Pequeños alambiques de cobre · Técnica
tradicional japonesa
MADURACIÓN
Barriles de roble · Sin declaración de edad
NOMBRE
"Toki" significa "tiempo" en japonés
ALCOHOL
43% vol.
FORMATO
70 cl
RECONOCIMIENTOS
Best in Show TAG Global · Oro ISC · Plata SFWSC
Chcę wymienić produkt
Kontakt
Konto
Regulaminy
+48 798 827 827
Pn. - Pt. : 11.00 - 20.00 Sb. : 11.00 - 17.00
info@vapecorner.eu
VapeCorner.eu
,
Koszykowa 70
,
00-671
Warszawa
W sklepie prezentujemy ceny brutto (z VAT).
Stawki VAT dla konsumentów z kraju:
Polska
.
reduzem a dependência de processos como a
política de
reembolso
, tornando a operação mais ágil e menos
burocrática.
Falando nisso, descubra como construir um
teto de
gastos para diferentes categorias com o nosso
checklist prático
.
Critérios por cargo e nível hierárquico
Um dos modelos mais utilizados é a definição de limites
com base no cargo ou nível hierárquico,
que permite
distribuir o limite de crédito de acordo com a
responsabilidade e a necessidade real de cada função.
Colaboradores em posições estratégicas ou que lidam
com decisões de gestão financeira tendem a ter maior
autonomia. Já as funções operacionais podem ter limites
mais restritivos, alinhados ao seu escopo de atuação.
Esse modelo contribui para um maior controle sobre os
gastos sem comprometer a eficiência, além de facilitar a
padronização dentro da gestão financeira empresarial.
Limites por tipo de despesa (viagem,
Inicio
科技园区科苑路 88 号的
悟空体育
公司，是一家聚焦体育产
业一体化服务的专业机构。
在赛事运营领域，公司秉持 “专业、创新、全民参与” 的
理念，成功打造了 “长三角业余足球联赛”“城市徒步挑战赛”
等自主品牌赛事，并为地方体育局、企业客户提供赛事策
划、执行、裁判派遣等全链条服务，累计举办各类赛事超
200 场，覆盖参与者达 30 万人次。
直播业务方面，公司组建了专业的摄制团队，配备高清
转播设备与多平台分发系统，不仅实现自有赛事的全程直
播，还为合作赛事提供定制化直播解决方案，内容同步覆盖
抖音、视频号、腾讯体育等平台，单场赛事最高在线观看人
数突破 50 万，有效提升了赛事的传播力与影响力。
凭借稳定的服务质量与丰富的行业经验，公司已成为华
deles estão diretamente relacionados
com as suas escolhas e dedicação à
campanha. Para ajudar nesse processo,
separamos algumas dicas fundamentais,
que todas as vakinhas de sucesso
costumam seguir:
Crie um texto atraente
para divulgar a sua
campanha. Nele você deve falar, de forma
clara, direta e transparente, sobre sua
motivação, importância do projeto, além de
◆ ◆ ◆ ◆ ◆ ◆ ◆
Your task
Rewrite every one of the lines above, putting "arrecadação" wherever "campanha" appears and leaving everything else unchanged.

The completed task
Pequeños alambiques de cobre · Técnica
tradicional japonesa
MADURACIÓN
Barriles de roble · Sin declaración de edad
NOMBRE
"Toki" significa "tiempo" en japonés
ALCOHOL
43% vol.
FORMATO
70 cl
RECONOCIMIENTOS
Best in Show TAG Global · Oro ISC · Plata SFWSC
Chcę wymienić produkt
Kontakt
Konto
Regulaminy
+48 798 827 827
Pn. - Pt. : 11.00 - 20.00 Sb. : 11.00 - 17.00
info@vapecorner.eu
VapeCorner.eu
,
Koszykowa 70
,
00-671
Warszawa
W sklepie prezentujemy ceny brutto (z VAT).
Stawki VAT dla konsumentów z kraju:
Polska
.
reduzem a dependência de processos como a
política de
reembolso
, tornando a operação mais ágil e menos
burocrática.
Falando nisso, descubra como construir um
teto de
gastos para diferentes categorias com o nosso
checklist prático
.
Critérios por cargo e nível hierárquico
Um dos modelos mais utilizados é a definição de limites
com base no cargo ou nível hierárquico,
que permite
distribuir o limite de crédito de acordo com a
responsabilidade e a necessidade real de cada função.
Colaboradores em posições estratégicas ou que lidam
com decisões de gestão financeira tendem a ter maior
autonomia. Já as funções operacionais podem ter limites
mais restritivos, alinhados ao seu escopo de atuação.
Esse modelo contribui para um maior controle sobre os
gastos sem comprometer a eficiência, além de facilitar a
padronização dentro da gestão financeira empresarial.
Limites por tipo de despesa (viagem,
Inicio
科技园区科苑路 88 号的
悟空体育
公司，是一家聚焦体育产
业一体化服务的专业机构。
在赛事运营领域，公司秉持 “专业、创新、全民参与” 的
理念，成功打造了 “长三角业余足球联赛”“城市徒步挑战赛”
等自主品牌赛事，并为地方体育局、企业客户提供赛事策
划、执行、裁判派遣等全链条服务，累计举办各类赛事超
200 场，覆盖参与者达 30 万人次。
直播业务方面，公司组建了专业的摄制团队，配备高清
转播设备与多平台分发系统，不仅实现自有赛事的全程直
播，还为合作赛事提供定制化直播解决方案，内容同步覆盖
抖音、视频号、腾讯体育等平台，单场赛事最高在线观看人
数突破 50 万，有效提升了赛事的传播力与影响力。
凭借稳定的服务质量与丰富的行业经验，公司已成为华
deles estão diretamente relacionados
com as suas escolhas e dedicação à
arrecadação. Para ajudar nesse processo,
separamos algumas dicas fundamentais,
que todas as vakinhas de sucesso
costumam seguir:
Crie um texto atraente
para divulgar a sua
arrecadação. Nele você deve falar, de forma
clara, direta e transparente, sobre sua
motivação, importância do projeto, além de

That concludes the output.